Got that? Tony can puff joints all day from his 2.5 ounces because that benefits him medically. But giving marijuana to Al does not benefit Tony medically, so that transfer is a crime. Although Al can then go ahead and puff the joints Tony gave him, because that benefits him medically and isn’t a crime.
Then there’s the case of Benjamin Curtin Walburg. Four years ago, police caught him growing 25 marijuana plants. Ben didn’t have his medical marijuana card, so he was charged with possession and manufacture of marijuana, a felony that could put Ben behind bars for seven years.
Ben argued that he suffers from severe anxiety and insomnia and he had a recommendation from his doctor for medical cannabis use. Michigan had just passed the MMMA a few months prior to Ben’s arrest. That was enough for Ottawa County Circuit Judge Edward Post to dismiss the charges against Ben.

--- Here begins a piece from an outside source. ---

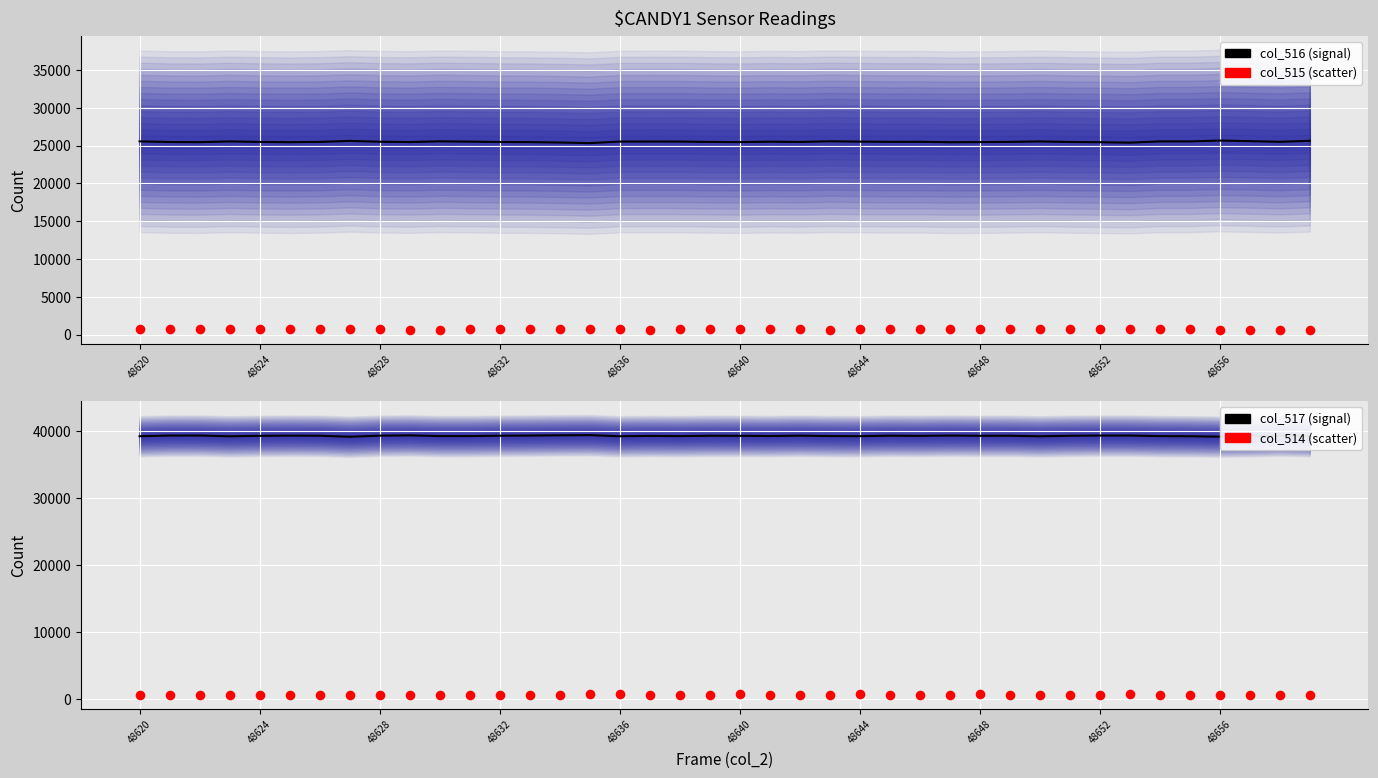

Which series contains the highest Y value?

col_517 (signal)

Prosecutors appealed the dismissal, arguing that despite Ben’s recommendation, 25 plants was more than twice the twelve plant limit written into the MMMA. The Court of Appeals disagreed with the prosecutor that only 12 plants are allowed under MMMA. The Court noted Section 8 of the MMMA which provides an affirmative defense for a patient who is “collectively in possession of a quantity of marihuana that was not more than was reasonably necessary to ensure the uninterrupted availability of marihuana for the purpose of treating or alleviating the patient’s serious or debilitating medical condition” As the Court noted, “unfortunately, the Legislature neglected to define the term ‘reasonably necessary’ within the statute, leaving it open to interpretation based on the individual circumstances of each case.”

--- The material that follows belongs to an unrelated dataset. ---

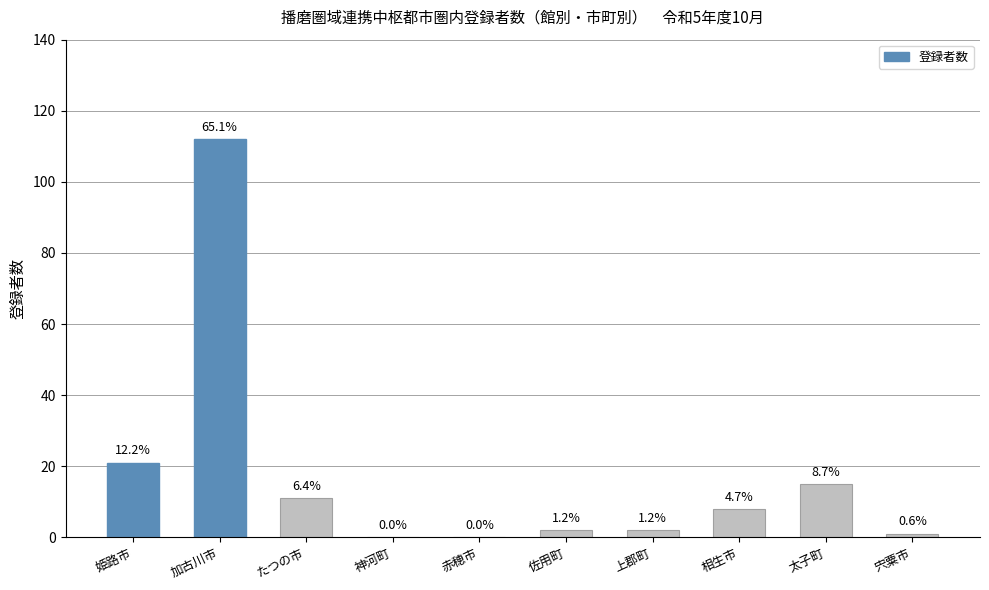

What is the label of the 2nd bar from the left?

加古川市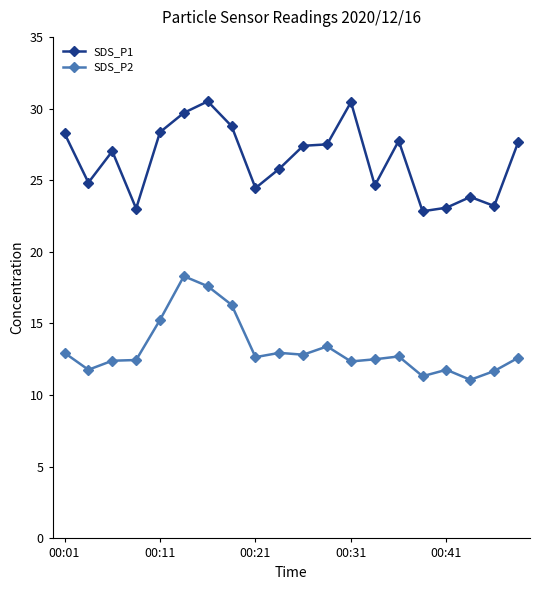

What is the value of the SDS_P1 point at the 4th from the left?

23.0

So the Court of Appeals upheld the Ottawa judge? No. The Court sent the case back to Ottawa County so that court could give their interpretation based on the individual facts of the case.
Meanwhile, the Michigan Supreme Court has ruled on the cases of People v. Kolanek and People v. King which clarified that a person must have their medical marijuana registry card or doctor’s authorization before they possess or grow marijuana and must display their card or recommendation at the grow site to qualify for any medical defense. Therefore, Ben could still face the felony manufacture charge in Ottawa County.
Thankfully, the Ottawa County Prosecutor decided to cut Ben some slack, since the law was so unclear just months after passage. He allowed Ben to plead guilty to misdemeanor possession with no jail or probation. So, yes, Ben has to check “Have you ever been convicted of a drug-related crime?” on any employment applications and his shot at some government jobs and security clearances is gone… but at least he’s not in prison.
Those are just two patients whose lives were turned upside down for the past four years while Michigan courts tried to make sense of their program to separate patients from “criminals”. Two patients who ended up being “criminals” anyway. Wouldn’t it just be easier to legalize marijuana for all adult uses and stop trying to determine who’s healthy enough (or didn’t follow the rules properly) to put in a cage over pot?